Let $X$ be a Metric space and $x\neq y$. Show that $d(x,y):= \epsilon > 0$ and I am given as a hint to show that that $B_{ \frac{\epsilon}{2}}(x)\cap B_{ \frac{\epsilon}{2}}(y)=\varnothing$
My idea:
Assume that $B_{ \frac{\epsilon}{2}}(x)\cap B_{ \frac{\epsilon}{2}}(y)\neq\varnothing \Rightarrow z \in B_{ \frac{\epsilon}{2}}(x)\cap B_{ \frac{\epsilon}{2}}(y)\Rightarrow \epsilon :=d(x,y)\leq d(x,z)+d(z,y)<\epsilon$ which is a contradiction. Thus $B_{ \frac{\epsilon}{2}}(x)\cap B_{ \frac{\epsilon}{2}}(y)=\varnothing$
I have shown the hint, but how does this prove that $\epsilon > 0$?

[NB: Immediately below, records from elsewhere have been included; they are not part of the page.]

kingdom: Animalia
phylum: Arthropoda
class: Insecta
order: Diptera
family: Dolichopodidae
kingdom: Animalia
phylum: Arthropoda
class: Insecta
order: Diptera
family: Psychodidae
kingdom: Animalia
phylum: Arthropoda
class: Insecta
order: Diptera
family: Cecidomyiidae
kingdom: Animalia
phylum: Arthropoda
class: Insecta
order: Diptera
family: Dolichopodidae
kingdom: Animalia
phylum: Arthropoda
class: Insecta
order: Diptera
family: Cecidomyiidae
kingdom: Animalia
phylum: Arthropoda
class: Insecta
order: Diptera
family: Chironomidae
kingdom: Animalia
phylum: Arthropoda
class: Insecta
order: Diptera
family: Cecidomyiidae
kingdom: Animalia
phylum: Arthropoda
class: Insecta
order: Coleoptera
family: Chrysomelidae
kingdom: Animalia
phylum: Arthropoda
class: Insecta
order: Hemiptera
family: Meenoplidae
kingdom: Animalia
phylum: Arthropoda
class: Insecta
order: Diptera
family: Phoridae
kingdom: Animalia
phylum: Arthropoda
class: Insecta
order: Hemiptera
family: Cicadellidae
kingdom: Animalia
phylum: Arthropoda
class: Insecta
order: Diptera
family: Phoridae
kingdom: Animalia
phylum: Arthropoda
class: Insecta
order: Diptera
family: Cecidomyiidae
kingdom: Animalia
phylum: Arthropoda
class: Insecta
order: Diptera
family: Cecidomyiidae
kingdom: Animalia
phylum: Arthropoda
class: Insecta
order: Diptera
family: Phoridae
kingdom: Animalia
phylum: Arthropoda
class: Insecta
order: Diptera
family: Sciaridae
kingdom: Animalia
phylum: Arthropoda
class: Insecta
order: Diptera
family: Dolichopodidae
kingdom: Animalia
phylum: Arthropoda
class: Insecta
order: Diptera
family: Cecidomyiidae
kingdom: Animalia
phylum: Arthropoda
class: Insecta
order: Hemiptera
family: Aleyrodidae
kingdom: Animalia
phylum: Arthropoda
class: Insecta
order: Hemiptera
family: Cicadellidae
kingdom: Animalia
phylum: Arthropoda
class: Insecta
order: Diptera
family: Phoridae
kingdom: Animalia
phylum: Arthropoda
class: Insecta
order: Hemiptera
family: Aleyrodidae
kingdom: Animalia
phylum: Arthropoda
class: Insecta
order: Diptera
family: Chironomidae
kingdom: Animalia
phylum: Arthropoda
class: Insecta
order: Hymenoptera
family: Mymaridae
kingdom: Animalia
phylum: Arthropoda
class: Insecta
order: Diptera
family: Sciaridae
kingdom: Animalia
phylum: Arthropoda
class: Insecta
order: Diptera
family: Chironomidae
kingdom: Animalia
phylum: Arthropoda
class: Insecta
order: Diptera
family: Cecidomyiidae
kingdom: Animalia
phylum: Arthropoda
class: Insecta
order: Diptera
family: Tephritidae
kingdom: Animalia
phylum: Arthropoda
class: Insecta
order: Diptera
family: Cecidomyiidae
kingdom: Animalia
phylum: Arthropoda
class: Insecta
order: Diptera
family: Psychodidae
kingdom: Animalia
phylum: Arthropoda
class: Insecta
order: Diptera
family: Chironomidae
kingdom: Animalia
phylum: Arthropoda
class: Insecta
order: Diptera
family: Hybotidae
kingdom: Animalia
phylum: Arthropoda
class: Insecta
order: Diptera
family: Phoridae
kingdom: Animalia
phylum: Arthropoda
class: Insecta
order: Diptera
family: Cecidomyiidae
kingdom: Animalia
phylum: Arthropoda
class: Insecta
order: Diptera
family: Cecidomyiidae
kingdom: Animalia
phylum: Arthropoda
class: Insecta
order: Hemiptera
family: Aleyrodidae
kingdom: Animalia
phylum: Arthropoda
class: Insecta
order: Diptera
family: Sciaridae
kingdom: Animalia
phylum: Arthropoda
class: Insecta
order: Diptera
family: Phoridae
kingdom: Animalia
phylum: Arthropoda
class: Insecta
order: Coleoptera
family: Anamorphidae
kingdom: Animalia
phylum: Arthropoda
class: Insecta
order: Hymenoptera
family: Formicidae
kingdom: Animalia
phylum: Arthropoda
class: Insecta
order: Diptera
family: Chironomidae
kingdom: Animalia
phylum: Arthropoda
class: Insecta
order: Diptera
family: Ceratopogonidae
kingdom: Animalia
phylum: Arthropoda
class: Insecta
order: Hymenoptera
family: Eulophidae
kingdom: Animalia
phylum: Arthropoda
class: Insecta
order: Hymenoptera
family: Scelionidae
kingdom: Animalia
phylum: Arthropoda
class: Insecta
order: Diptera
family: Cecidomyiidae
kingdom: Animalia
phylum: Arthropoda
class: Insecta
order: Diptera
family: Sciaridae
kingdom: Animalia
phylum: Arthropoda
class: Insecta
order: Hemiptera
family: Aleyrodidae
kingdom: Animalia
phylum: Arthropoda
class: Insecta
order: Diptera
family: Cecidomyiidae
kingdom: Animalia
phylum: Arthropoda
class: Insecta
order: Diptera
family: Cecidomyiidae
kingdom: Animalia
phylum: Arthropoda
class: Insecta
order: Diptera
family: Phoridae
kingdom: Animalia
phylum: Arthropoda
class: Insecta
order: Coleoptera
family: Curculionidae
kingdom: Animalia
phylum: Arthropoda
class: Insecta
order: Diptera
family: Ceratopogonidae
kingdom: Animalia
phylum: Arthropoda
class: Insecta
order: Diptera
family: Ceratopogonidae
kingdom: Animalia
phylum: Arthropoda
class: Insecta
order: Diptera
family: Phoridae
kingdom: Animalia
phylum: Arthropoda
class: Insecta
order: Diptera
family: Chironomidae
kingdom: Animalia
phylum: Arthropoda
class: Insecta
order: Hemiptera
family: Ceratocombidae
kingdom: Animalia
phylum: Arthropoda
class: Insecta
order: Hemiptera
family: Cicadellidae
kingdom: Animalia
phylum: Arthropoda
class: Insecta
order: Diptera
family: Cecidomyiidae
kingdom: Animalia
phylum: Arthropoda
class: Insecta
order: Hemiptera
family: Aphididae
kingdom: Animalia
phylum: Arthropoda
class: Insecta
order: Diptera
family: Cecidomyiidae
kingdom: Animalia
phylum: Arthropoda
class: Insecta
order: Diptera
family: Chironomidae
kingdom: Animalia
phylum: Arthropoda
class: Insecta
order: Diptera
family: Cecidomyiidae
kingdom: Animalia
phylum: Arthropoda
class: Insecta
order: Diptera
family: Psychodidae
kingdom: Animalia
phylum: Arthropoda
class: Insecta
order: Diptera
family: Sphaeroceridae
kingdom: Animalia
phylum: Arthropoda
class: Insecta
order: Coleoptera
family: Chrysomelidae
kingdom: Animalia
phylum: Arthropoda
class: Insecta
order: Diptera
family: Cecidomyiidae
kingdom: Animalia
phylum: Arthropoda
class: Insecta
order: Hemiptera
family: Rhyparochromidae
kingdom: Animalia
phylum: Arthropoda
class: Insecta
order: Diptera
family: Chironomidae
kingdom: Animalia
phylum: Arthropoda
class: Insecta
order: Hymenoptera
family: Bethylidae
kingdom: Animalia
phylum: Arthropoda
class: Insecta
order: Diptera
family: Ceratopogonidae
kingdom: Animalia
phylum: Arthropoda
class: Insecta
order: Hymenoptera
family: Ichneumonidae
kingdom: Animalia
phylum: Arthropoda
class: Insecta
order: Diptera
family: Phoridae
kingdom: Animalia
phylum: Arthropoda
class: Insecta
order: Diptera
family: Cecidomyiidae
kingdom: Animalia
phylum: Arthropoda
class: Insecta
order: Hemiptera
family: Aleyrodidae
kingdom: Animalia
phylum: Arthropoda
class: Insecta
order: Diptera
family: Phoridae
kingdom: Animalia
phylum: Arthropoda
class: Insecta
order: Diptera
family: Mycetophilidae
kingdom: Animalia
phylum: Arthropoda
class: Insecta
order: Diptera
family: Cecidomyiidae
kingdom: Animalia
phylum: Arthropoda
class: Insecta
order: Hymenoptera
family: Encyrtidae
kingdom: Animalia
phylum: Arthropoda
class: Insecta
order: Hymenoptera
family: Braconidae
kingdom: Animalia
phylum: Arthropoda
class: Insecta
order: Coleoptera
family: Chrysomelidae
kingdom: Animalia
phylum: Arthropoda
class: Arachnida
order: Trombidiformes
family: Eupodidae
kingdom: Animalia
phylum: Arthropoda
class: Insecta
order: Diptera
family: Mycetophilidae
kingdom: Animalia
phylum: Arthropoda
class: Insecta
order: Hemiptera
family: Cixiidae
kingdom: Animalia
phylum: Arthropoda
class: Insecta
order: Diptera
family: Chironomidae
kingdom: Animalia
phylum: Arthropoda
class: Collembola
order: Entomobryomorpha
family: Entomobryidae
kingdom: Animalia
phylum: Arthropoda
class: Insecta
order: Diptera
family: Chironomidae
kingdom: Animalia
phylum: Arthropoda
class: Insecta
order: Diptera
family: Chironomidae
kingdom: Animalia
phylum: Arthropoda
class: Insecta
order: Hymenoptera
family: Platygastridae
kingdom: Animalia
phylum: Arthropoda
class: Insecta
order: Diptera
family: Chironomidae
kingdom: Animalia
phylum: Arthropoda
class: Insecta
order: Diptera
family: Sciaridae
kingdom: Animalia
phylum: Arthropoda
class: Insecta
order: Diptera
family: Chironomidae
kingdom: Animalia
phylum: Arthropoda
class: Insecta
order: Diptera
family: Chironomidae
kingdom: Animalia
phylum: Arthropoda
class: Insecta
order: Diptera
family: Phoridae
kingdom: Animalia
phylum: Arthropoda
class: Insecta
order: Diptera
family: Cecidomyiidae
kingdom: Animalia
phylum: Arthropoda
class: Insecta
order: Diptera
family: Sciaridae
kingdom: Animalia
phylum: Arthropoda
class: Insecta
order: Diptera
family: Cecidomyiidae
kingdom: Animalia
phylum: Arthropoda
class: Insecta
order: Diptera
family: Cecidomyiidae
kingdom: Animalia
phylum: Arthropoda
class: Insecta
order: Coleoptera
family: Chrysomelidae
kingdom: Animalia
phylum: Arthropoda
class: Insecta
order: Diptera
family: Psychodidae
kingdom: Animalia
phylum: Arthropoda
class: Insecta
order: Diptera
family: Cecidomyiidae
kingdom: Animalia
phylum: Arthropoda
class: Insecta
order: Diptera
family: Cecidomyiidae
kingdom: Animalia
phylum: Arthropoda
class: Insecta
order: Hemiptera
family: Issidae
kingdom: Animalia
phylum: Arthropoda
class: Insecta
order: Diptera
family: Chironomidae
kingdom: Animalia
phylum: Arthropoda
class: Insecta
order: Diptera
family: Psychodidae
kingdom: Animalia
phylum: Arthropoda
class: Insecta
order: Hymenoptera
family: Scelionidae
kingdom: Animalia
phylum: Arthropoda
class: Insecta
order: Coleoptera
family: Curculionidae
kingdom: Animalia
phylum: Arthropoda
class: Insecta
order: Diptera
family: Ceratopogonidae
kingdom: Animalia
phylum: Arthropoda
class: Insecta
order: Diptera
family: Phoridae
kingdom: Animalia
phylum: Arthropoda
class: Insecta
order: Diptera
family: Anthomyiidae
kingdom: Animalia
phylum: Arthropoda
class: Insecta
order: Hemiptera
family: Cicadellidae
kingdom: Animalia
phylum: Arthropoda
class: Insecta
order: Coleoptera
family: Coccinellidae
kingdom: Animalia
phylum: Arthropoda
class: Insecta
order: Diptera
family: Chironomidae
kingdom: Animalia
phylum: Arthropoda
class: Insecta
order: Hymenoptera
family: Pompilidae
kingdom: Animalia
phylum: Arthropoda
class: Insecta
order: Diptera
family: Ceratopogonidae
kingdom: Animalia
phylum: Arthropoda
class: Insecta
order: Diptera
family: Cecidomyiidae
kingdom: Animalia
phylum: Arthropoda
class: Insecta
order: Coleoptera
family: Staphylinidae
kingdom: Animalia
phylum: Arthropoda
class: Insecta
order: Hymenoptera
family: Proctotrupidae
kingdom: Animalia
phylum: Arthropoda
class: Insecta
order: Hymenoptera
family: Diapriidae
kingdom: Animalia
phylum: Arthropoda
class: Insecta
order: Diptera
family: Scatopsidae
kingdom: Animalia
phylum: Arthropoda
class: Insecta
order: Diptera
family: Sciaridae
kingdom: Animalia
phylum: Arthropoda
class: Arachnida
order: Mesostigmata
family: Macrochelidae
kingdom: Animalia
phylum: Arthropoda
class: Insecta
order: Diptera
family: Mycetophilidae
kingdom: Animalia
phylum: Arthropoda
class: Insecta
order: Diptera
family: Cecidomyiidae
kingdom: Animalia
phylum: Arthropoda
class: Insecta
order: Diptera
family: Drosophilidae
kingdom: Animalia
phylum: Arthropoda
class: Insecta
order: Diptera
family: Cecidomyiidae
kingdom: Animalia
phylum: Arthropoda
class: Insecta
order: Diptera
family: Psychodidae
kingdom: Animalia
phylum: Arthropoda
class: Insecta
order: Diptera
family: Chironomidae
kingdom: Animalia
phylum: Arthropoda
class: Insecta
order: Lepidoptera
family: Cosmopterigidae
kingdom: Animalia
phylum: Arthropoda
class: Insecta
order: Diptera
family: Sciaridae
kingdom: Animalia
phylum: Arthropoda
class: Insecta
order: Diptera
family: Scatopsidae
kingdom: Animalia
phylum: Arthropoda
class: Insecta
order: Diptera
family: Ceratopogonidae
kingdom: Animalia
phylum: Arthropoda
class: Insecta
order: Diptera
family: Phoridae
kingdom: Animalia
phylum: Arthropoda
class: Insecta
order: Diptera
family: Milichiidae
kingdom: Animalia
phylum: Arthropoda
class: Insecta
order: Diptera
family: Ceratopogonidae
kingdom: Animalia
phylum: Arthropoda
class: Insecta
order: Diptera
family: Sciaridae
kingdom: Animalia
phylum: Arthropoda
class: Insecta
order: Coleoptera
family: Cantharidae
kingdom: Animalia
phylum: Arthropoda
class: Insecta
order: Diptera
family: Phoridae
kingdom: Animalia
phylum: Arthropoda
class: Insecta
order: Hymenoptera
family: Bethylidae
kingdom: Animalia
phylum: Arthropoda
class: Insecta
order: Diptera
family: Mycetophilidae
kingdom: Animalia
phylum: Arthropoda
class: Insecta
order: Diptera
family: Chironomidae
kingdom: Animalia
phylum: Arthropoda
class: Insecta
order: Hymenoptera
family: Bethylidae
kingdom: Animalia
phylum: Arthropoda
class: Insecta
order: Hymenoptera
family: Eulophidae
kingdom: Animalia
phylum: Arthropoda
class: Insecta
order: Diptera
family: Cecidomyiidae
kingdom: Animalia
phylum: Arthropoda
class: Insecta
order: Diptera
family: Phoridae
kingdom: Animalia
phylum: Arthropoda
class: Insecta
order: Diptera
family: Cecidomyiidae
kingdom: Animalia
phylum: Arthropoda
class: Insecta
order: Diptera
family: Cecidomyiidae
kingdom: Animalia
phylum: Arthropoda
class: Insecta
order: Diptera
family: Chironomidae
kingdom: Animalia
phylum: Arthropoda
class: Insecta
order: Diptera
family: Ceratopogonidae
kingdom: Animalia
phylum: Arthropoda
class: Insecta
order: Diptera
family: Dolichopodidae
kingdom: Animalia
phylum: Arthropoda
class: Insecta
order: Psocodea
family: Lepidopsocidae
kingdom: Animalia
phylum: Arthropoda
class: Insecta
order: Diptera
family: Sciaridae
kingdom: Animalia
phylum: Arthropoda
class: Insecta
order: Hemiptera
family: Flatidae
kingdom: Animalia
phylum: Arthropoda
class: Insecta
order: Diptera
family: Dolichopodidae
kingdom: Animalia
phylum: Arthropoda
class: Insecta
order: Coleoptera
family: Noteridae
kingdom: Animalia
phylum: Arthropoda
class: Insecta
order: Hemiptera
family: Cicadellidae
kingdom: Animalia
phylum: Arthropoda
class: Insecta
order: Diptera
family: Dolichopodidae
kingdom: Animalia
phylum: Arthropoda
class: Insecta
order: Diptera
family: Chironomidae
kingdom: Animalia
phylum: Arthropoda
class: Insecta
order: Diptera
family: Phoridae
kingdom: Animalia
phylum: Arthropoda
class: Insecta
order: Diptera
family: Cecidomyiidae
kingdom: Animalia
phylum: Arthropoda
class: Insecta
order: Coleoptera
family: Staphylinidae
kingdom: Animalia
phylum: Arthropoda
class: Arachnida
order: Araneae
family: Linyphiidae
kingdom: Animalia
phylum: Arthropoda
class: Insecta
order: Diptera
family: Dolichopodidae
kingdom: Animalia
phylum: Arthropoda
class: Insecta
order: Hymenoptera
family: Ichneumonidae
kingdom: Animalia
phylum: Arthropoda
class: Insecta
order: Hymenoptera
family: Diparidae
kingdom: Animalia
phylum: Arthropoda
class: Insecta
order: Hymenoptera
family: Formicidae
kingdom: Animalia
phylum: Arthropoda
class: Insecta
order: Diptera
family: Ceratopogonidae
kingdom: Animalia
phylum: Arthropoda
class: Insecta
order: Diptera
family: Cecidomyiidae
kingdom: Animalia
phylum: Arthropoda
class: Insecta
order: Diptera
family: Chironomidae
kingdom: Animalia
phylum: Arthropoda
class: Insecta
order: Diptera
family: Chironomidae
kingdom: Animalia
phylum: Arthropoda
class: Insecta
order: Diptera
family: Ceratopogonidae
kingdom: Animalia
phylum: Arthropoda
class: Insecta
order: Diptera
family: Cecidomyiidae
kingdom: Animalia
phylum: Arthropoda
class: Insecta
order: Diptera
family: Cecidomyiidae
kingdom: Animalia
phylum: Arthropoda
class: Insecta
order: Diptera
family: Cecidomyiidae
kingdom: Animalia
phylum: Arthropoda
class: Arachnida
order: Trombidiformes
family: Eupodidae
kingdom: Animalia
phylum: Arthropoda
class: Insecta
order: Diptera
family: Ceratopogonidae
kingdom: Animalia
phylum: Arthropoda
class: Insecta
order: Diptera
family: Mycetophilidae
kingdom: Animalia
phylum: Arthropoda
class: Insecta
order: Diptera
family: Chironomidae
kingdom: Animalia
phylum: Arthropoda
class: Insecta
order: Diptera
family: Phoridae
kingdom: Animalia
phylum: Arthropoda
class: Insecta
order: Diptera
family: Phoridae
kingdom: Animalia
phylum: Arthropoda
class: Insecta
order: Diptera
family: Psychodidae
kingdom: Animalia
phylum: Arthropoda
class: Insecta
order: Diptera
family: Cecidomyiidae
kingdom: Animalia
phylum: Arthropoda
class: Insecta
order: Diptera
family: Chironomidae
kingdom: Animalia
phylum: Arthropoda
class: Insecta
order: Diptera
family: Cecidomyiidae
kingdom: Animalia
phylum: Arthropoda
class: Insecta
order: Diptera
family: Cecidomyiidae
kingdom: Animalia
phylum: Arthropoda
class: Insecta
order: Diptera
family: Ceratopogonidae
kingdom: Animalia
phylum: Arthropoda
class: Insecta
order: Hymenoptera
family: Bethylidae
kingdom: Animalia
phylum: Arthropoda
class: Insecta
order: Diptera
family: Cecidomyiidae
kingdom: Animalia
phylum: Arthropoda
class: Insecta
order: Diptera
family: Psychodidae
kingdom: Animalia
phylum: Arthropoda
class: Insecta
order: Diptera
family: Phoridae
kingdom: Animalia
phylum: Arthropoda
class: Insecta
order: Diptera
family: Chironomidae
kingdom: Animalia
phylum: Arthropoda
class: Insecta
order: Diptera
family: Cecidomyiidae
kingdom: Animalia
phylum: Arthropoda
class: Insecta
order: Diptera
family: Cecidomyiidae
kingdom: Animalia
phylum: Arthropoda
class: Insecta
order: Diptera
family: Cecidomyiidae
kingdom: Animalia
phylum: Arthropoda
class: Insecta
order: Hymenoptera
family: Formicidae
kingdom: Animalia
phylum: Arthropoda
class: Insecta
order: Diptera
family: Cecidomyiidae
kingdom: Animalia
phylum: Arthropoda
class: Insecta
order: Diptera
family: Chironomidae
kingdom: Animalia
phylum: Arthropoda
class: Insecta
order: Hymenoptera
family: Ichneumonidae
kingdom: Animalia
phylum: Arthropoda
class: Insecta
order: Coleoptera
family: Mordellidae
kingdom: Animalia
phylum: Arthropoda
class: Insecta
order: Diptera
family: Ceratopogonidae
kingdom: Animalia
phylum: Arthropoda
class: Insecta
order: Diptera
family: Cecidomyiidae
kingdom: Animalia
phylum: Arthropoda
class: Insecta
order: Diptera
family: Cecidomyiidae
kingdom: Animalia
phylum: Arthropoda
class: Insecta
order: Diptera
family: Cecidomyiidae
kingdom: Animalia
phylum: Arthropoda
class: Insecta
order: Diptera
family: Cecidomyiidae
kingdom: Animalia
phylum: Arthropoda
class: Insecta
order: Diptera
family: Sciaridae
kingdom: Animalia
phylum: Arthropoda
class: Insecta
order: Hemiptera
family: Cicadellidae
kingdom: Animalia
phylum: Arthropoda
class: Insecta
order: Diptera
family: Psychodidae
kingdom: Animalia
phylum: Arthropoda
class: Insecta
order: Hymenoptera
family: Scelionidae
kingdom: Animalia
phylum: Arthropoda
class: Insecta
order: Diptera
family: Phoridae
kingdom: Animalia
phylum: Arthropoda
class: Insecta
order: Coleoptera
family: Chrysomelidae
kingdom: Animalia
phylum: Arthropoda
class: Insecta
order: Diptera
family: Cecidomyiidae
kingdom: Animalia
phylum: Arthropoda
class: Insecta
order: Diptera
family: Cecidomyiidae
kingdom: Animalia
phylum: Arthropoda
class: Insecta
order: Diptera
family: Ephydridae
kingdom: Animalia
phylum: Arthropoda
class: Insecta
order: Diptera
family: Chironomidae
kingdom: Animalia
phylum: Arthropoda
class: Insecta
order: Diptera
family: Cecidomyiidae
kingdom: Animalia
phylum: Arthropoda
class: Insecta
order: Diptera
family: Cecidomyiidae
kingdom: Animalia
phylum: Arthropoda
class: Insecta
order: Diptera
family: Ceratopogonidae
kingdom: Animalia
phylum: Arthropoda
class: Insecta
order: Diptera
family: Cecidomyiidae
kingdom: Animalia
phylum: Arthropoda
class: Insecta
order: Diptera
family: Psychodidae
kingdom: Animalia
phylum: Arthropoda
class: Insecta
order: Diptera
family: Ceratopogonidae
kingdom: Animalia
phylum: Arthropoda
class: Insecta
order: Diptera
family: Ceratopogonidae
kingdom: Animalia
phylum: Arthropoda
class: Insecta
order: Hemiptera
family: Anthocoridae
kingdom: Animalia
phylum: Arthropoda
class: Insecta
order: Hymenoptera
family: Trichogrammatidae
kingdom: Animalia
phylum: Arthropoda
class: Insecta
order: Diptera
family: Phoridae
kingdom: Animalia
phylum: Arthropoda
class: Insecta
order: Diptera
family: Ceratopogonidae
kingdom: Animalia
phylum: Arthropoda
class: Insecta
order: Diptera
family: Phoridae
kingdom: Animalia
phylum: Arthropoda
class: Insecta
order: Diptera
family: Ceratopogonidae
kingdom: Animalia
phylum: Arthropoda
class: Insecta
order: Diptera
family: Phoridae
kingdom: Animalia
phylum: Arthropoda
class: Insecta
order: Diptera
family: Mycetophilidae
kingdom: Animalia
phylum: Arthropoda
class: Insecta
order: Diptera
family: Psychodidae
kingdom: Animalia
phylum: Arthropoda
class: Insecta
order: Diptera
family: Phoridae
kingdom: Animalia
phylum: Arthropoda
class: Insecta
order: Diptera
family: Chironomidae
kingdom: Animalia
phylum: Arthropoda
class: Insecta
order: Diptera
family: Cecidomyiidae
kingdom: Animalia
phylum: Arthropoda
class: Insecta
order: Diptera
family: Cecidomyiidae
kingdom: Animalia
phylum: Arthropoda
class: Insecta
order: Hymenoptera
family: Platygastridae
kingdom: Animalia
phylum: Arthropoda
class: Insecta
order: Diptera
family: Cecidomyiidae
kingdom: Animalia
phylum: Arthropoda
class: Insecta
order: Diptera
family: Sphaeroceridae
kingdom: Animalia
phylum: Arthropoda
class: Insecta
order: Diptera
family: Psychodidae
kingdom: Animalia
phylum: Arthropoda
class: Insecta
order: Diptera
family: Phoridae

In the definition of a metric, there is the clause (Or a variation of it):
$$\forall x,y \in X: d(x,y)=0 \iff x=y\tag{1}$$
Plus the fact that $d$ is defined a function from $X \times X \to \mathbb{R}^+$ (So that all values are $\ge 0$ implicitly) or as an a function to $\mathbb{R}$ with an extra explicit
$$\forall x,y \in X: d(x,y) \ge 0\tag{2}$$
The combination of these facts gives that if $x \neq y$, then $d(x,y) \ge 0$ by (2), or its implicit version, but $d(x,y)=0$ is ruled out (1), as $d(x,y)=0$ would imply $x=y$ while we know that $x \neq y$. And if a real number is $\ge 0$ but not $0$ by definition it's $>0$.